Florida GOP voters lift Romney on electability

Voters in Tuesday's Florida Republican primary chose Mitt Romney as the candidate best able to beat President Barack Obama in the fall, preferring electability over ideology in lifting the former Massachusetts governor to a broad victory despite concerns that his issue positions are not conservative enough.

ROMNEY RECAPTURES ELECTABILTY: A majority of Florida GOP voters said Romney is the candidate best able to beat Obama in a general election matchup; only about 3 in 10 said the same of Newt Gingrich. And Romney carried 58 percent of the votes among those seeking a candidate who could defeat the president in November. Gingrich had a strong showing among those seeking a true conservative and a narrow edge over Romney among those seeking an experienced candidate.

CONSERVATIVES THEN AND NOW: In 2008, Romney carried the mantle of conservative alternative to eventual Republican nominee John McCain. This time around, 41 percent of Florida voters said Romney's issue positions are not conservative enough, and very conservative voters were more apt to back Gingrich than the former governor of Massachusetts. Strong supporters of the tea party movement also favored Gingrich over Romney, but Romney carried 50 percent or more among those who support the movement somewhat, are neutral or oppose it.

THE GENDER GAP: Romney won by a wide margin among women after a deeply negative campaign in Florida raising questions about Gingrich's character. Women were more apt than men to say they were influenced by campaign advertising, and were a bit more likely to say a candidate's "strong moral character" was the most important factor in their vote. In the end, only 45 percent of women in the poll report holding a positive opinion of Gingrich as a person, compared with 79 percent who have a positive opinion of Romney.

ECONOMIC CONCERNS TRUMP ALL: About 6 in 10 said the economy was their top issue in choosing a candidate, about half said foreclosures were having a major impact on their community, and 3 in 10 said they were falling behind financially.

SEEKING OTHER CHOICES: Thirty-eight percent of voters said they would like to see someone else run for the nomination, more than said so in New Hampshire a few weeks ago, though the window for another candidate to join the field is nearly closed. Just over half of voters said they would be satisfied if Gingrich or Rick Santorum became the nominee. More, 65 percent, said they'd be satisfied with a Romney candidacy, including 43 percent who voted for Gingrich and 46 percent who backed Santorum.

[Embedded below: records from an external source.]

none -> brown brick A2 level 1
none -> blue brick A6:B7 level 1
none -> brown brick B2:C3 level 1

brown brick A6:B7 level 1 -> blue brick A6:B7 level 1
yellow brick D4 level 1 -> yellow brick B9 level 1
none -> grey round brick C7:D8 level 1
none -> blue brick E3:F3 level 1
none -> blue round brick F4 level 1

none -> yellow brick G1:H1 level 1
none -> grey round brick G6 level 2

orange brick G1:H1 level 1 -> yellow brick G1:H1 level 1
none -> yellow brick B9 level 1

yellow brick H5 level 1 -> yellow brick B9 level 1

LATINO VOTERS: A majority of Hispanics in Florida backed Romney, a sharp improvement over his 2008 showing of 14 percent among Hispanic voters. He improved even more among Cuban voters, climbing from 9 percent in 2008 to 57 percent now.

IMMIGRATION: Very few voters called illegal immigration a top consideration in their vote, though the issue was raised frequently as the candidates battled to win this first state with a sizable Latino population. According to the exit poll, GOP primary voters this year were less apt than in 2008 to say illegal immigrants working in the U.S. should be deported to the country they came from, and about 4 in 10 feel they should be offered the chance to become citizens.

EARLY BIRD SPECIAL: Florida's voters say they made up their minds early. Just 26 percent say they made a final decision about whom to support in the last few days, compared with 55 percent in South Carolina and 46 percent in New Hampshire and Iowa.

The survey of 2,835 Republican voters was conducted for The Associated Press and the television networks by Edison Research. This includes results among 2,235 voters interviewed Tuesday as they left their polling places at 40 randomly selected sites in Florida. In addition, 600 who voted early or absentee were interviewed by landline or cellular telephone from Jan. 23 to 29. The survey has a margin of sampling error of plus or minus 3 percentage points.